Code, algorithms, languages, construction...
-
H.G.Muller
- Posts: 190
- Joined: Sun Jul 14, 2013 10:00 am
- Real Name: H.G. Muller
Post
by H.G.Muller » Tue Oct 06, 2015 1:52 pm
thevinenator wrote:void BitmapTest()
{
U64 i,j,val;
U64 PowerOf2[64];
for (i = 0; i <= 63; i++)
PowerOf2 = (1ULL << i);
clock_t begin = clock();
for (j = 1; j < 1000000000; j++)
for (i = 0; i < 64; i++)
{
// try using shifts
val = 1ULL << i;
// try array
// val = PowerOf2;
}
printf("%llu\n", val); // needed to keep the optimizer from not doing the loops
}
If the compiler truly optimizes, this should always execute in zero time. At least, that is what such test attempts always do for me. With gcc -O2 the compiler is clever enough to see that the assignment to val is never used within the loop, and deletes the entire loop! It only generates the code for printf("%llu\n", 1ULL<<63);.
Btw, 1ULL<<i would normally be faster, if your shift unit is not overloaded. Note that i7 has only one shift unit, so it can be a bottleneck.
-
hyatt
- Posts: 1242
- Joined: Thu Jun 10, 2010 2:13 am
- Real Name: Bob Hyatt (Robert M. Hyatt)
- Location: University of Alabama at Birmingham
-
Contact:
Post
by hyatt » Tue Oct 06, 2015 7:55 pm
H.G.Muller wrote:thevinenator wrote:void BitmapTest()
{
U64 i,j,val;
U64 PowerOf2[64];
for (i = 0; i <= 63; i++)
PowerOf2 = (1ULL << i);
clock_t begin = clock();
for (j = 1; j < 1000000000; j++)
for (i = 0; i < 64; i++)
{
// try using shifts
val = 1ULL << i;
// try array
// val = PowerOf2;
}
printf("%llu\n", val); // needed to keep the optimizer from not doing the loops
}
If the compiler truly optimizes, this should always execute in zero time. At least, that is what such test attempts always do for me. With gcc -O2 the compiler is clever enough to see that the assignment to val is never used within the loop, and deletes the entire loop! It only generates the code for printf("%llu\n", 1ULL<<63);.
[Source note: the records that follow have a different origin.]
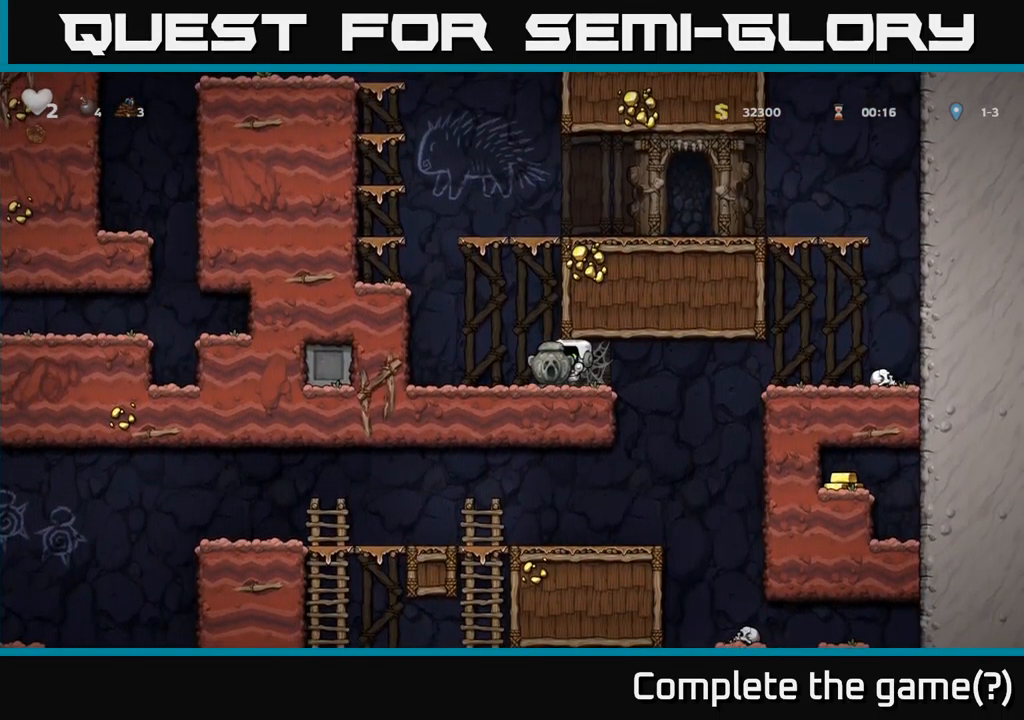
{"buttons": ["DPAD_RIGHT"], "left_stick": "center", "events": [[67, "DPAD_RIGHT", "up"], [100, "DPAD_LEFT", "down"], [200, "DPAD_LEFT", "up"], [217, "DPAD_DOWN", "down"], [217, "DPAD_RIGHT", "down"], [233, "DPAD_DOWN", "up"], [300, "DPAD_RIGHT", "up"], [317, "DPAD_LEFT", "down"], [417, "DPAD_DOWN", "down"], [417, "DPAD_LEFT", "up"], [450, "DPAD_RIGHT", "down"], [483, "DPAD_DOWN", "up"]]}
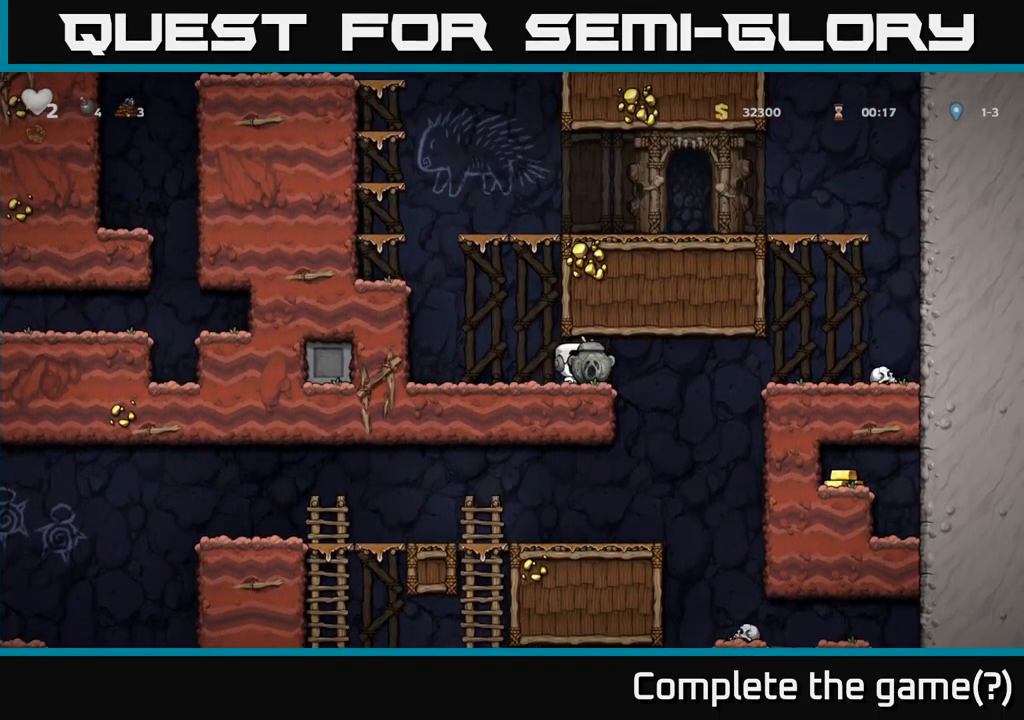
{"buttons": ["DPAD_RIGHT"], "left_stick": "center", "events": [[17, "DPAD_RIGHT", "up"], [33, "DPAD_LEFT", "down"], [133, "DPAD_LEFT", "up"], [150, "DPAD_RIGHT", "down"], [233, "DPAD_RIGHT", "up"], [267, "DPAD_LEFT", "down"], [349, "DPAD_LEFT", "up"], [366, "DPAD_DOWN", "down"], [366, "DPAD_RIGHT", "down"], [383, "DPAD_DOWN", "up"]]}
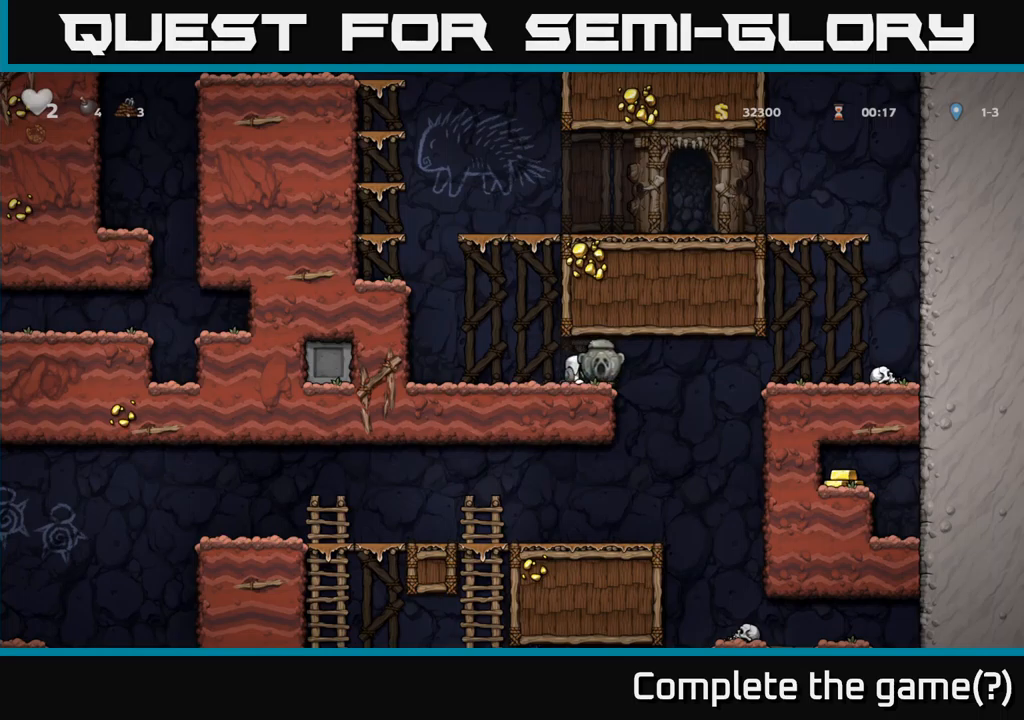
{"buttons": [], "left_stick": "center", "events": [[167, "DPAD_RIGHT", "up"], [250, "DPAD_LEFT", "down"], [367, "DPAD_LEFT", "up"]]}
Btw, 1ULL<<i would normally be faster, if your shift unit is not overloaded. Note that i7 has only one shift unit, so it can be a bottleneck.
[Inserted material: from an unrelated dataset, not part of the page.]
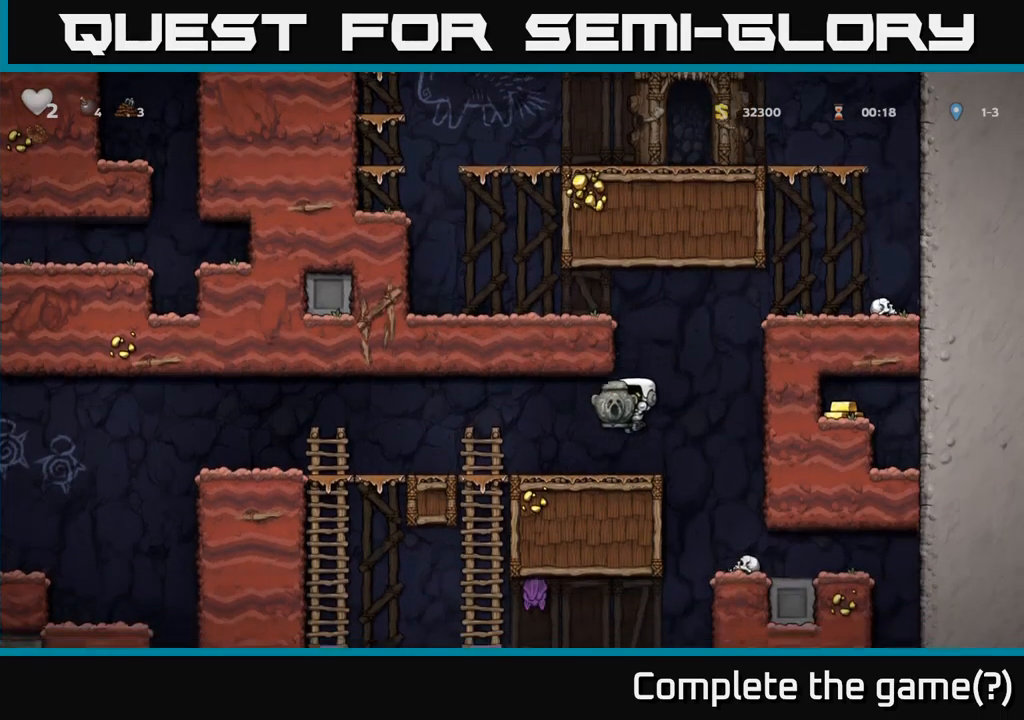
{"buttons": ["DPAD_LEFT"], "left_stick": "center", "events": [[350, "DPAD_LEFT", "down"]]}
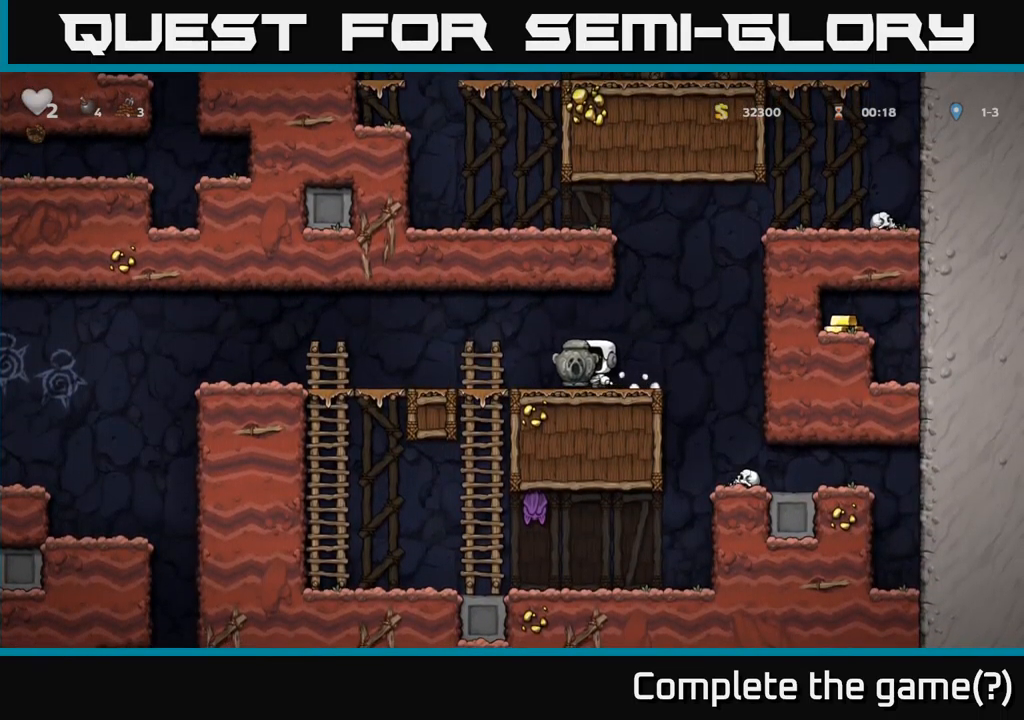
{"buttons": ["DPAD_LEFT"], "left_stick": "center", "events": []}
I had told him to look at the asm output (gcc -s). His loop is gone. All that is left is the loop with the print, since a function call prevents optimizing the loop away unless the function can be inlined and it also does nothing...
-
H.G.Muller
- Posts: 190
- Joined: Sun Jul 14, 2013 10:00 am
- Real Name: H.G. Muller
Post
by H.G.Muller » Wed Oct 07, 2015 9:56 am
Indeed. And even if not (i.e. when compiled without any optimalization) the execution time should be completely dominated by the printf. His program prints a billion lines. How much time would it take to print one line (and scroll the window) compared to doing 64 shifts or loads...?
-
MathAddict
- Posts: 3
- Joined: Mon Oct 26, 2015 2:24 pm
- Real Name: Rian Neogi
Post
by MathAddict » Mon Oct 26, 2015 2:30 pm
On a side note, are addition and multiplication operators faster than array lookups?
-
hyatt
- Posts: 1242
- Joined: Thu Jun 10, 2010 2:13 am
- Real Name: Bob Hyatt (Robert M. Hyatt)
- Location: University of Alabama at Birmingham
-
Contact:
Post
by hyatt » Wed Oct 28, 2015 2:39 am
Impossible to answer. If the table lookup comes from L1, no. If it comes from L2 it might be a tossup for multiply but add will be faster. If it comes from L3 or even main memory most anything is faster...